> _EXERCISE BRIEF_
Search the data for the string "lines" and gather each line it is in.

> _RECORDS FOR PROCESSING_
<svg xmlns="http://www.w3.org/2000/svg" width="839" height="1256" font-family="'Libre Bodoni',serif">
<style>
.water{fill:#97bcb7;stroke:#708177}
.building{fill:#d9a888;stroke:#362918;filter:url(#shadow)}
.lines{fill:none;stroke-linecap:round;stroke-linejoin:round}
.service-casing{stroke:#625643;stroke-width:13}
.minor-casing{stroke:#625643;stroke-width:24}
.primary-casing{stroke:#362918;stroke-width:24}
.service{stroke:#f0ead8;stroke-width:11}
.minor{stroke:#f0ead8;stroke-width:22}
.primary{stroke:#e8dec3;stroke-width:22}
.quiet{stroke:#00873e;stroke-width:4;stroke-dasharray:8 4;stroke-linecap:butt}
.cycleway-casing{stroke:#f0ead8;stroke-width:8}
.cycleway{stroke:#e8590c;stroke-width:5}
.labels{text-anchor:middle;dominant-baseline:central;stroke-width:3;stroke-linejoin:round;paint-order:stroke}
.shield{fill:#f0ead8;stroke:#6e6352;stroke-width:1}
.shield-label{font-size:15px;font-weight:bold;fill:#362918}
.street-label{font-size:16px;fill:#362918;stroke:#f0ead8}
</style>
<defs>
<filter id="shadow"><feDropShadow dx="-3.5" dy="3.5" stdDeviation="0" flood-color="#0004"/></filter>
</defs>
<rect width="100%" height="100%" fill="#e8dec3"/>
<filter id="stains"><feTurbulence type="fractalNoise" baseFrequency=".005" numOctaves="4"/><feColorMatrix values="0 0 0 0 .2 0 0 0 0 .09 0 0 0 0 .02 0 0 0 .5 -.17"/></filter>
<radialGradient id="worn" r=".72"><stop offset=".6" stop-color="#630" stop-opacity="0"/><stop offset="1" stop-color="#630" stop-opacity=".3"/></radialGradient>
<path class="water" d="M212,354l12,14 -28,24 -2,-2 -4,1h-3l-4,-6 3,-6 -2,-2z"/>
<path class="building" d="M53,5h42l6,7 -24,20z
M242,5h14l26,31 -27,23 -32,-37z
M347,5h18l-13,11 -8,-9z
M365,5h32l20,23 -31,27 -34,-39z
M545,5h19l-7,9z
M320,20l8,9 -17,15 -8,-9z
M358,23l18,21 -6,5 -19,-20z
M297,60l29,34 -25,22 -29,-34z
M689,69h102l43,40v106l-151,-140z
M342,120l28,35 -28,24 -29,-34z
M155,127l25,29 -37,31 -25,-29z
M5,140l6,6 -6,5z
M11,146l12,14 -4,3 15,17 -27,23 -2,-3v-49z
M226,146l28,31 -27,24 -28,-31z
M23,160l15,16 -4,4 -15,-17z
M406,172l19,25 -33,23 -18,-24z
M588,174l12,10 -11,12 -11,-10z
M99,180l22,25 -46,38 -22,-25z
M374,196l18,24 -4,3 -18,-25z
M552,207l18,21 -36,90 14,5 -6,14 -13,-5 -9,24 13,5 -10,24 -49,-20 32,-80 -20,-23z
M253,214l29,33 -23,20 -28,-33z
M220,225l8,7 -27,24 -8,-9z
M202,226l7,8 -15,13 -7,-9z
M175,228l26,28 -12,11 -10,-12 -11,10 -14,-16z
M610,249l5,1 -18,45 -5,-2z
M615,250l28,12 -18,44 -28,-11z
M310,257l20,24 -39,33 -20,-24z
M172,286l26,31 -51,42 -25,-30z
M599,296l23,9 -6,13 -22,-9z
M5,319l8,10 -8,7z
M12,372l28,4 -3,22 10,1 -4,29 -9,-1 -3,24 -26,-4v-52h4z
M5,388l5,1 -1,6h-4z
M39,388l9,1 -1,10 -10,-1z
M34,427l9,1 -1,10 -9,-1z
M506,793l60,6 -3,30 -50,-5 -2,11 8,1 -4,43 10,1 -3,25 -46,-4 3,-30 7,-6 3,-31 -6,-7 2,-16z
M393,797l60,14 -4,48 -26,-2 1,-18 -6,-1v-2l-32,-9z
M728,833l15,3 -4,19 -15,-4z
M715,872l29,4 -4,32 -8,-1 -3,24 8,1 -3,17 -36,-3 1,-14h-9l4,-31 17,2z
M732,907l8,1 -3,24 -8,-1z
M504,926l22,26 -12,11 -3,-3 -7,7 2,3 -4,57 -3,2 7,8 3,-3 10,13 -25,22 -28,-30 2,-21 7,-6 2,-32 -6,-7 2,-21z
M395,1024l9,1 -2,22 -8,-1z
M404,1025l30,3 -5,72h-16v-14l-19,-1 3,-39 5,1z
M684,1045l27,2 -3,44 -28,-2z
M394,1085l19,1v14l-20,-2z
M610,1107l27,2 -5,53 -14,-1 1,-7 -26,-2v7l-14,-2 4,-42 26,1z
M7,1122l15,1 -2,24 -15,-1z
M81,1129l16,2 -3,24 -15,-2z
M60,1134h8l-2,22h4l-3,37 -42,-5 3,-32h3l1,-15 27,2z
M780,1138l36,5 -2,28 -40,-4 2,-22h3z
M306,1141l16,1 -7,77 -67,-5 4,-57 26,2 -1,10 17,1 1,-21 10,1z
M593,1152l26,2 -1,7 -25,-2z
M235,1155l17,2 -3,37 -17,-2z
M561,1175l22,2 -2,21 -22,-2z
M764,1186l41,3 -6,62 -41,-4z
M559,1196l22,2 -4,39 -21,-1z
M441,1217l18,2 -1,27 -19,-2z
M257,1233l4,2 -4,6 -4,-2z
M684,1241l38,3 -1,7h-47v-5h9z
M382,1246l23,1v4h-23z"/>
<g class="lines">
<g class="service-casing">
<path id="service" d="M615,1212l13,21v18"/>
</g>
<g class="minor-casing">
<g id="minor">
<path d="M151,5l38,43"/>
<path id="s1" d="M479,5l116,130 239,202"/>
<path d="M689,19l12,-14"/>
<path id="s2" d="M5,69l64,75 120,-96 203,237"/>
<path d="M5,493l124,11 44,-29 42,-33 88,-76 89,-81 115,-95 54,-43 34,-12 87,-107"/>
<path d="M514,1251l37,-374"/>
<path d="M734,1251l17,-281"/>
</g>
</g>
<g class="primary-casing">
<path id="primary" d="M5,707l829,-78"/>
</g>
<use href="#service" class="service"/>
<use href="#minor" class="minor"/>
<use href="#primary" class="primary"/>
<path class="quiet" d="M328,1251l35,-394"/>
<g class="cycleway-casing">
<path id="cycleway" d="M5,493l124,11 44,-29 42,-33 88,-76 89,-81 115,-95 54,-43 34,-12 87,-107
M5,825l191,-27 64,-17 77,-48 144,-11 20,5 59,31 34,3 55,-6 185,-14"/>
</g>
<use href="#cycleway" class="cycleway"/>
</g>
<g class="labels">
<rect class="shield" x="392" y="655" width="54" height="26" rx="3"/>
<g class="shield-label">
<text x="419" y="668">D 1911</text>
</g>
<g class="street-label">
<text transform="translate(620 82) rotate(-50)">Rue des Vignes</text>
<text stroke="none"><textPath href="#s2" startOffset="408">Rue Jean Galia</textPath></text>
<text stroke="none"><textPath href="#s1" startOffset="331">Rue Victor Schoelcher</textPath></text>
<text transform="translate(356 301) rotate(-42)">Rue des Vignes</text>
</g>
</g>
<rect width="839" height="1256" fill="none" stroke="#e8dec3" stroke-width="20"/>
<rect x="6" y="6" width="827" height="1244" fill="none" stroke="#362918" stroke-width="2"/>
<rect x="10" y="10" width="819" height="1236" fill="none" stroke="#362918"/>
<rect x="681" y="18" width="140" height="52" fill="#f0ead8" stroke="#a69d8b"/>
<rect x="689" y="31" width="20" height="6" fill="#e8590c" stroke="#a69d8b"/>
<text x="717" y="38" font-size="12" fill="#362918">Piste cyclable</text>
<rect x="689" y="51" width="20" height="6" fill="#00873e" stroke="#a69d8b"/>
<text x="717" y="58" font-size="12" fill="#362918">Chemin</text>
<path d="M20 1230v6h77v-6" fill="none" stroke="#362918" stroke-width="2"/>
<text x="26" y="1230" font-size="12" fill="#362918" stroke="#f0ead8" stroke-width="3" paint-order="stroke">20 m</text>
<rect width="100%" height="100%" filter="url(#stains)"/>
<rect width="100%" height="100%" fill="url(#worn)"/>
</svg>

> _TASK OUTPUT_
.lines{fill:none;stroke-linecap:round;stroke-linejoin:round}
<g class="lines">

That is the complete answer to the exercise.